Surely most of us who began drinking in our teens remember those “cool” parents who bought us booze. If we were lucky they smoked us out too. I remember believing that my friend had it made. His mom smoked us out on a daily basis and regularly supplied us with a fridge full of beer, granted we paid for it. I respected her for being so nice to all of us. She provided us with a place to go any hour of the day. She became “mom” to me and 9 other kids in the neighborhood who basically lived at her place whenever they could break away from their parents.
We smoked pot, got drunk, did acid, shroomed and spent the night partying from age 13 until most of us had dropped out, became pregnant, got messed up on drugs or married at 18. Fortunately for us, we were lucky no one died while in her care. However, I can’t count how many times I or someone else blacked out or got sick from alcohol poisoning and excessive drug use. Her son, now 31, still lives at home with her and is an alcoholic and cocaine addict. All 9 of us who regularly partied in her home became alcoholics and 7 out of 9 of us became drug addicts. Not until I became sober did I realize she was not as “cool” as I’d once thought. I realized, sadly, how much she’d contributed to the chaos alcohol and drugs have created in my life.
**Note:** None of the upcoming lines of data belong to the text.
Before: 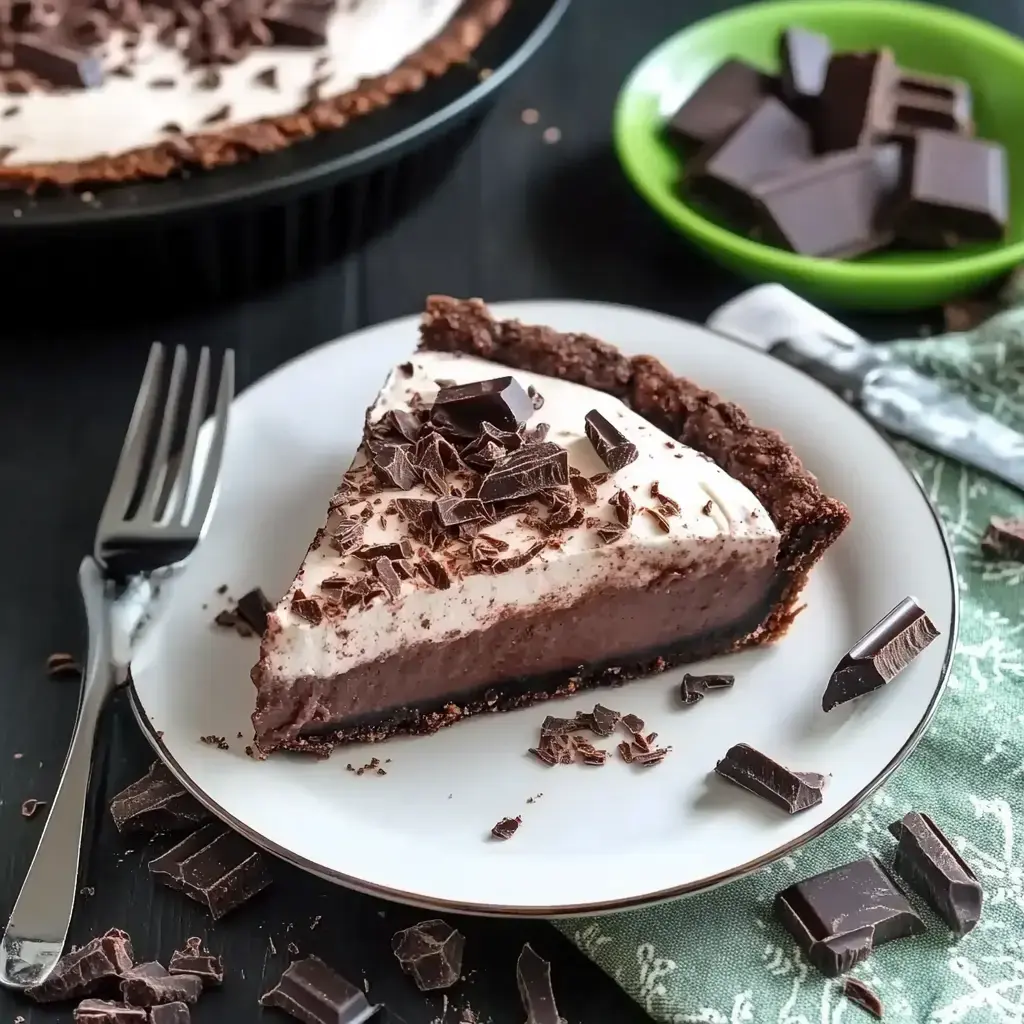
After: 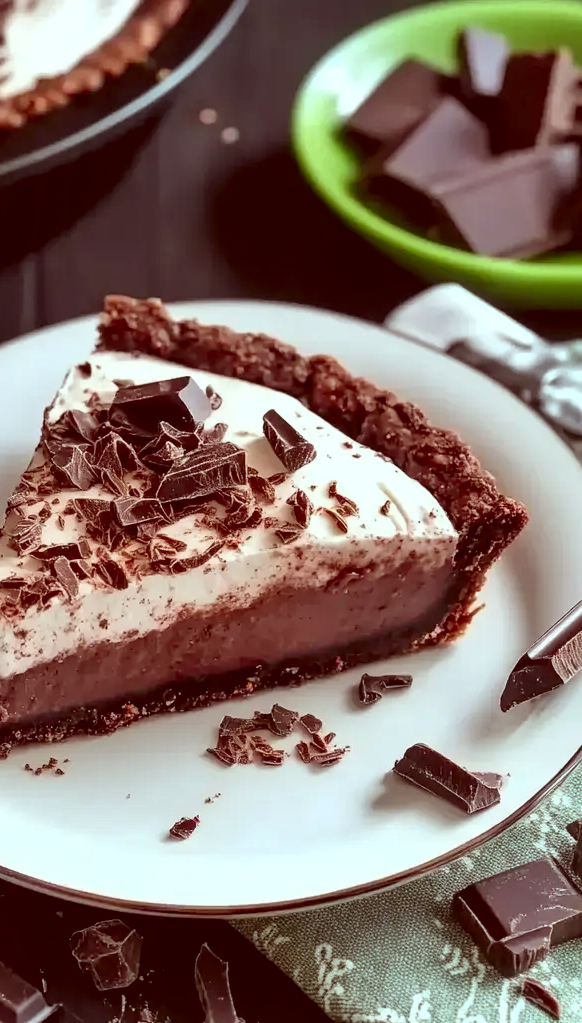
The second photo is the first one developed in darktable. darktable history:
local contrast: highlights 101%, shadows 102%, detail 119%, midtone range 0.2
crop: left 31.448%, top 0.013%, right 11.631%
color correction: highlights a* -7.08, highlights b* -0.208, shadows a* 20.73, shadows b* 11.1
I believe she had a responsibility to her son that she failed to meet. As a parent, that responsibility is now my own. It is up to me to provide a home environment that does not lead my child down a path of self-destruction, misery and pain. For those of us who are alcoholics and addicts in recovery, or those of us who are adult children of alcoholics, it is up to us to set up new expectations of ourselves.
Members of twelve step groups around the nation are working together to educate pre-teens and their parents of how “uncool” it is to drink or do drugs with adults. Flyers are being printed and distributed and assemblies are being held to discuss this subject. Alcoholics are sharing their stories about where they started and where they ended up, in part, due to the negative influence they had in childhood.
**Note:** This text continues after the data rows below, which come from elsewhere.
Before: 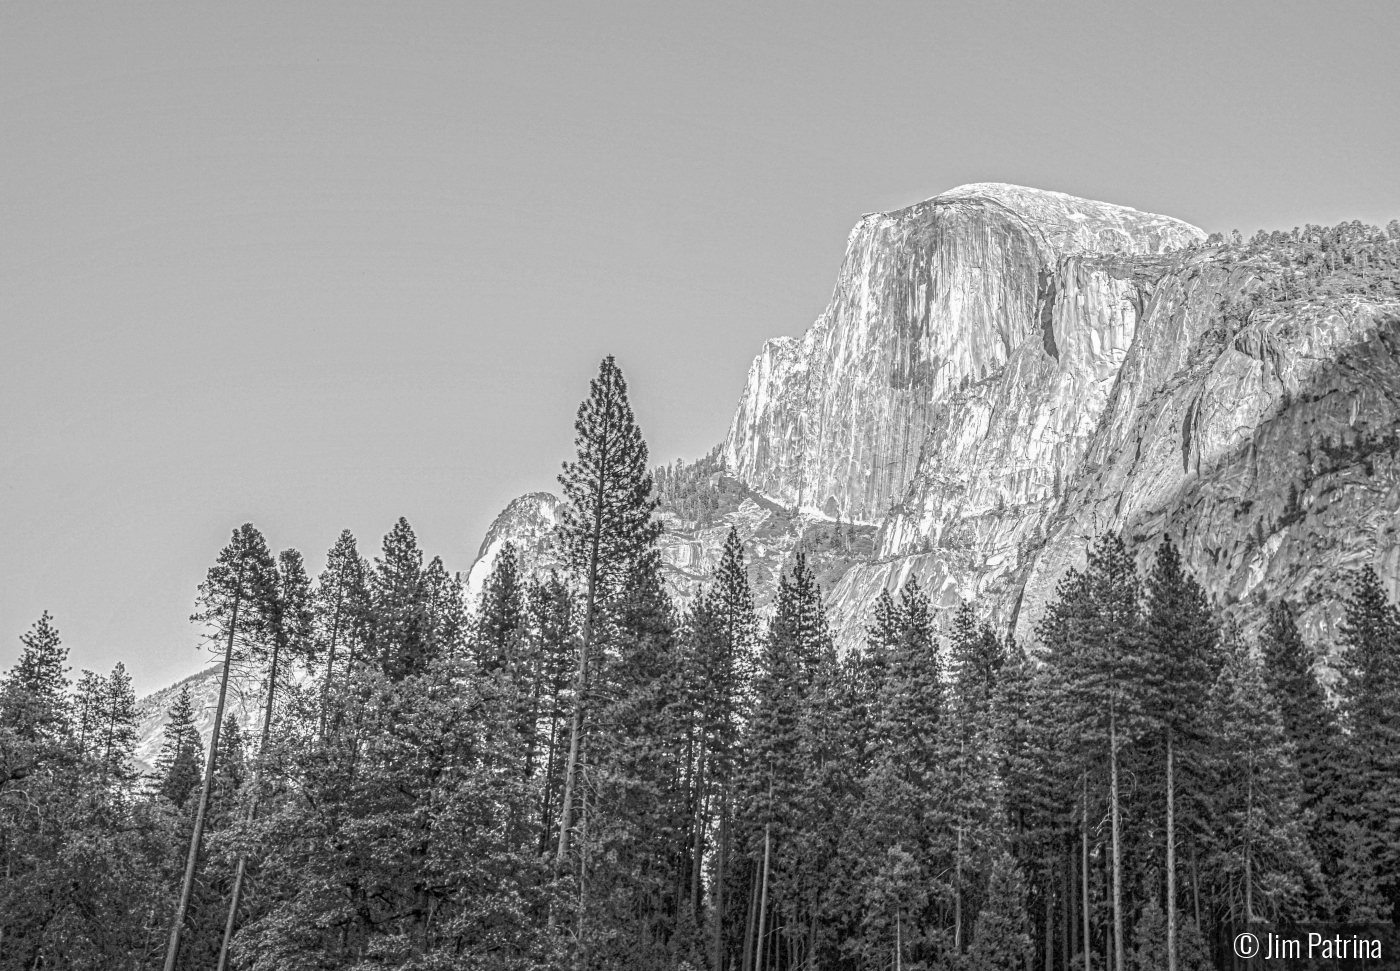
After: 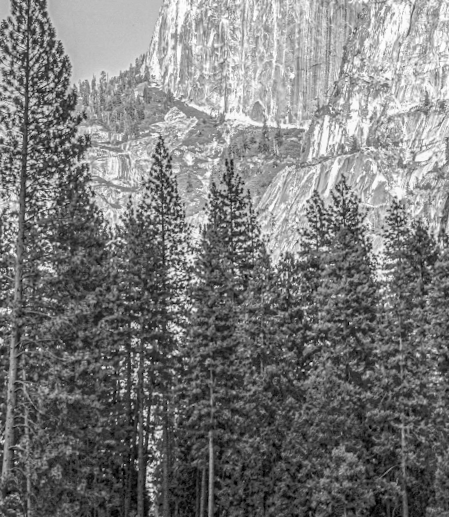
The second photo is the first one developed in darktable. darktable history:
rotate and perspective: rotation -3°, crop left 0.031, crop right 0.968, crop top 0.07, crop bottom 0.93
local contrast: detail 110%
crop: left 40.878%, top 39.176%, right 25.993%, bottom 3.081%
Our hope is that teens will consider, even if briefly, the many risks involved in underage drinking. We want them to recognize that adults who provide or allow their use do not have their best interests in mind. In fact, oftentimes, their motives are quite selfish and can lead to severe consequences such as abuse, victimization and rape. Of course there are severe consequences for adults who allow underage drinking such as legal problems and being responsible for over-doses.
The costs of educating parents and teens are minimal. AA, CA and NA are non-profit organizations that provide us with numerous volunteers who are willing to share their stories. Also, treatment centers across the nation have employees and counselors who volunteer their time. The major expenses involved are the flyers, brochures and employees who coordinate the assemblies. Approximately $250,000 per year is spent on these costs. These expenses are largely funded by donations given during assemblies. The costs are minimal and the rewards immeasurable.